● Task input:
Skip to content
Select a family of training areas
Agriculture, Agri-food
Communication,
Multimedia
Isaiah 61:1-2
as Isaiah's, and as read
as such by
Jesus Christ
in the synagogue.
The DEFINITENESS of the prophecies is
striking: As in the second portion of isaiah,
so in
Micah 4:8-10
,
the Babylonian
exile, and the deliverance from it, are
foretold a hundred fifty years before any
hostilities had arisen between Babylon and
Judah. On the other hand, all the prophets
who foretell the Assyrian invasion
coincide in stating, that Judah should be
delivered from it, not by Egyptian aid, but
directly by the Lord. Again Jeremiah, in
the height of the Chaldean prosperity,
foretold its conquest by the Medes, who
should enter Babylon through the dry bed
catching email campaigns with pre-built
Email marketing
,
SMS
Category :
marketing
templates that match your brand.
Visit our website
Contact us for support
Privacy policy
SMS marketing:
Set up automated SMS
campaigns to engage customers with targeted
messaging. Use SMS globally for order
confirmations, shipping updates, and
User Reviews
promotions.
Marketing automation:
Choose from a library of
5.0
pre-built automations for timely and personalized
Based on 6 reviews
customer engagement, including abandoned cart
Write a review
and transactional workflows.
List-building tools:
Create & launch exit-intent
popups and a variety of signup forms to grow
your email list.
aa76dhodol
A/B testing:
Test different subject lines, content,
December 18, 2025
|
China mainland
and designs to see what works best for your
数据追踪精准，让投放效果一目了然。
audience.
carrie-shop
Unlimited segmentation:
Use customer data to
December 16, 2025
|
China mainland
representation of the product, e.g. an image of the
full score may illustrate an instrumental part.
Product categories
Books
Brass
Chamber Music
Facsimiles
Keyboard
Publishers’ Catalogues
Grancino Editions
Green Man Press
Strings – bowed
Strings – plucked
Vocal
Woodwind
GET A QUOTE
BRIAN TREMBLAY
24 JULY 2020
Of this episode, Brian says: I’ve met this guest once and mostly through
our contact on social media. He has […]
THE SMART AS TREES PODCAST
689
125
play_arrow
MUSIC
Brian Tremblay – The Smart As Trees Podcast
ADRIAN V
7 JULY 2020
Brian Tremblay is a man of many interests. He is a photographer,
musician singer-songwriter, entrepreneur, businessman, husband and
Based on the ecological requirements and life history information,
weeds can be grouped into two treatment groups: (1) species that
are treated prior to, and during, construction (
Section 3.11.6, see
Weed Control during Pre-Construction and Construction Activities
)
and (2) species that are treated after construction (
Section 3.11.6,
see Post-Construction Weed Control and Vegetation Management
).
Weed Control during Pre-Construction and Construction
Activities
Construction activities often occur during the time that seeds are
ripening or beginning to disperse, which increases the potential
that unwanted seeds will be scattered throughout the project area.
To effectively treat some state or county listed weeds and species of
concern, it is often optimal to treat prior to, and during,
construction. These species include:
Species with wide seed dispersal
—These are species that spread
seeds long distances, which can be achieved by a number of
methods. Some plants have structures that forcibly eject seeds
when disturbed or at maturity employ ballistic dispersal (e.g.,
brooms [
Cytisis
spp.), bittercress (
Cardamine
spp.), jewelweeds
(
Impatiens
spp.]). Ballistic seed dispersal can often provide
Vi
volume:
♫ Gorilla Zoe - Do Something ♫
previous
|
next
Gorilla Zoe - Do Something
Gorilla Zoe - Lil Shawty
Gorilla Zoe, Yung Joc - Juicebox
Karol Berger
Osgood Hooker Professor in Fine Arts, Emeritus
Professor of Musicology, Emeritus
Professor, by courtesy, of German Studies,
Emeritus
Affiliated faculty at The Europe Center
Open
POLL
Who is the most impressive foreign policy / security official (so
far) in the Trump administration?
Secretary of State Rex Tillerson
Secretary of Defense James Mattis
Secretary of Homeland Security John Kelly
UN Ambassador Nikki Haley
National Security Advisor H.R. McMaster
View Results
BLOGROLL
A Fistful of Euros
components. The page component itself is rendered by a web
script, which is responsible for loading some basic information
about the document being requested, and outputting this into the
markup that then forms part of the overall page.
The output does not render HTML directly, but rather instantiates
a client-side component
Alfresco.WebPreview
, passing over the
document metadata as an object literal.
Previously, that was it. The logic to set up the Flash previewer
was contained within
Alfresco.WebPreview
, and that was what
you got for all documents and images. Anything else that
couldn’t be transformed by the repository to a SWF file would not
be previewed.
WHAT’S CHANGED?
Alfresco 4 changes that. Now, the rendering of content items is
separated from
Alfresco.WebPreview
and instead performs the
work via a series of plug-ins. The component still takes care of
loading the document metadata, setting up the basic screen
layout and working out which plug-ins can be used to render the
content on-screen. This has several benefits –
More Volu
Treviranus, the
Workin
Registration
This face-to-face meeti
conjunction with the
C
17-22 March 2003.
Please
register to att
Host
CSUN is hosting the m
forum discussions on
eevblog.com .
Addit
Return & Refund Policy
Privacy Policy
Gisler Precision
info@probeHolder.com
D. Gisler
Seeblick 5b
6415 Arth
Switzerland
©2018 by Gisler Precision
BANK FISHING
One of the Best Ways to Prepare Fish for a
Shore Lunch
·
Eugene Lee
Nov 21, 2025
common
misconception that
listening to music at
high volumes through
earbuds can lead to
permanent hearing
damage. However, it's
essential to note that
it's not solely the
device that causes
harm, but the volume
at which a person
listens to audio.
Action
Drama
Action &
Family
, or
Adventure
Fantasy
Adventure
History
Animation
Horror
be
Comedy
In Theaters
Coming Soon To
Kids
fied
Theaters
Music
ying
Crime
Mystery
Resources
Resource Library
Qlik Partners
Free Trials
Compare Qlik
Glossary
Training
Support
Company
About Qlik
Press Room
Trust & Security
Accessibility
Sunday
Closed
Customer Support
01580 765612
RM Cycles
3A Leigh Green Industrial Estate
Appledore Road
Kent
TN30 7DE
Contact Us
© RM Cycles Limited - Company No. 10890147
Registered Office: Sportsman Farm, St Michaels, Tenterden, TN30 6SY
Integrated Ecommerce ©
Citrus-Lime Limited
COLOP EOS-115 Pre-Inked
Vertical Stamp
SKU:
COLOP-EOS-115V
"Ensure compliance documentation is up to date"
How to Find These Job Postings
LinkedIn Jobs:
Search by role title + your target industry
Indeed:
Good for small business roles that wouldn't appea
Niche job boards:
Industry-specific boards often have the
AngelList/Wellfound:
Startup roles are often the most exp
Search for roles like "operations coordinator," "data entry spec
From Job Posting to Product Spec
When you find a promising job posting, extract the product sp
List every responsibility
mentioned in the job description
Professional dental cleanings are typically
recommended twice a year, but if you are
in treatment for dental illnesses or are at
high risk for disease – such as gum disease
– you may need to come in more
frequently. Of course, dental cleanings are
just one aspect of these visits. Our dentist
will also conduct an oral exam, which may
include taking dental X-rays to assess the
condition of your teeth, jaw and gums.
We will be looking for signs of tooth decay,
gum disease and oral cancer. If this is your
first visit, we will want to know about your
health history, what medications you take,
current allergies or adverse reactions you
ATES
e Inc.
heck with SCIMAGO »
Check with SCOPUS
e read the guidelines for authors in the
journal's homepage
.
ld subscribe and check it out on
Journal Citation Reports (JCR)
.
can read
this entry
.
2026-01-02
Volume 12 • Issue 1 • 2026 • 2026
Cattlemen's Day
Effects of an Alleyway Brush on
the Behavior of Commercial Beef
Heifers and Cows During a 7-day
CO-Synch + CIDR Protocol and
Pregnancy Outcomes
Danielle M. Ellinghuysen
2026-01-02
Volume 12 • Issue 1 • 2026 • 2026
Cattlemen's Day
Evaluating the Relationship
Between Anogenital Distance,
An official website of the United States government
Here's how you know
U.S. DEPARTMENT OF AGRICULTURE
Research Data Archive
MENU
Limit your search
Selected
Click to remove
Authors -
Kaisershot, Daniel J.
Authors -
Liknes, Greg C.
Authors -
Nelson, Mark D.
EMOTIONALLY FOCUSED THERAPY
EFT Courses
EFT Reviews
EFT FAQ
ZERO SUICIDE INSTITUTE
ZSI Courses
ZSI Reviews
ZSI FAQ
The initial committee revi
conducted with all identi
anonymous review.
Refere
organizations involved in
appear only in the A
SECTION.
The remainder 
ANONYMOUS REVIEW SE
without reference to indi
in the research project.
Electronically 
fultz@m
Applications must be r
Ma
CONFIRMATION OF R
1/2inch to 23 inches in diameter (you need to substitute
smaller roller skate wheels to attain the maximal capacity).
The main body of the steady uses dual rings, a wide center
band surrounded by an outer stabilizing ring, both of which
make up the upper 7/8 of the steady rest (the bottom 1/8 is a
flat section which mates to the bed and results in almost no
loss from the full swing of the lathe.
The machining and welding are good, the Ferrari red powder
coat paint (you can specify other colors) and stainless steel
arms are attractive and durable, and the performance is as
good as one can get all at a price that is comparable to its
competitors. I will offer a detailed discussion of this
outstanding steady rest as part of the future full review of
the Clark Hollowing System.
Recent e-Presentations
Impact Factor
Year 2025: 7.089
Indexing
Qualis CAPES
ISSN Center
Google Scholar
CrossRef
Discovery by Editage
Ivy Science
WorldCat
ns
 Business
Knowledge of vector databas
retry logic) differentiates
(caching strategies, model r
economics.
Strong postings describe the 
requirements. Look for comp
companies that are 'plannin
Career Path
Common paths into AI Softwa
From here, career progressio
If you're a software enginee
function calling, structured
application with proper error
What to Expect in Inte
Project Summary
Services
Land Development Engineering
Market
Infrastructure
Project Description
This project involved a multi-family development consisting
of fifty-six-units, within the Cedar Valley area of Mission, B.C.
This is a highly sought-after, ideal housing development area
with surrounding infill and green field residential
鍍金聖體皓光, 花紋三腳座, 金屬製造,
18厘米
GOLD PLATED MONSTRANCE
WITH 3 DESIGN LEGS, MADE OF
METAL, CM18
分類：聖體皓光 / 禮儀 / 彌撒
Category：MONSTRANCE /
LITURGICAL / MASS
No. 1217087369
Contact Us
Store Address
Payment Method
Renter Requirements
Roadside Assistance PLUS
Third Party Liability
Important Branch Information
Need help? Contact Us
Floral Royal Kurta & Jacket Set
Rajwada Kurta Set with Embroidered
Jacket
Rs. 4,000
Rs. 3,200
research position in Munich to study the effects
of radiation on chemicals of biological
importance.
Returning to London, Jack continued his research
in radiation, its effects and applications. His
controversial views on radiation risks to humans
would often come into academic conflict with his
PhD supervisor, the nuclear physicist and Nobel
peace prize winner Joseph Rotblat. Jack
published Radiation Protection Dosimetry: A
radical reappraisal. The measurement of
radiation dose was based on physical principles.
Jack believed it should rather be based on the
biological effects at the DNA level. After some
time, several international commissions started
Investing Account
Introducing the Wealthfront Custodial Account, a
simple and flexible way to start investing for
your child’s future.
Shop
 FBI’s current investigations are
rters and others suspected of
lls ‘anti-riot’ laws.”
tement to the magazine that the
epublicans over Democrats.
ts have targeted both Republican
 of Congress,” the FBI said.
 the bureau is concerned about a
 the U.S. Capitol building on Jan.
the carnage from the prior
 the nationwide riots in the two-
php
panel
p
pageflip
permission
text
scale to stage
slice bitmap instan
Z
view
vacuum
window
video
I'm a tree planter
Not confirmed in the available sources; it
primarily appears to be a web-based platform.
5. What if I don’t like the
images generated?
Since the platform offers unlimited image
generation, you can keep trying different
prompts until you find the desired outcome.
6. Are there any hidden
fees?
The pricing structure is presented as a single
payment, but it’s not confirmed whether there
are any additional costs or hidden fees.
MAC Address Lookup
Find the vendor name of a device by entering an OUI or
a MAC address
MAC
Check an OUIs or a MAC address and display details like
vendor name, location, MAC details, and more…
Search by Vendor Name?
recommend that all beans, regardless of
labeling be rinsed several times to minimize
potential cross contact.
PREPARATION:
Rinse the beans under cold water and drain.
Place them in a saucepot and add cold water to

● Exercise objective: Could you return all lines from the data above that contain the string "full"?

● Solved exercise:
full score may illustrate an instrumental part.
loss from the full swing of the lathe.
outstanding steady rest as part of the future full review of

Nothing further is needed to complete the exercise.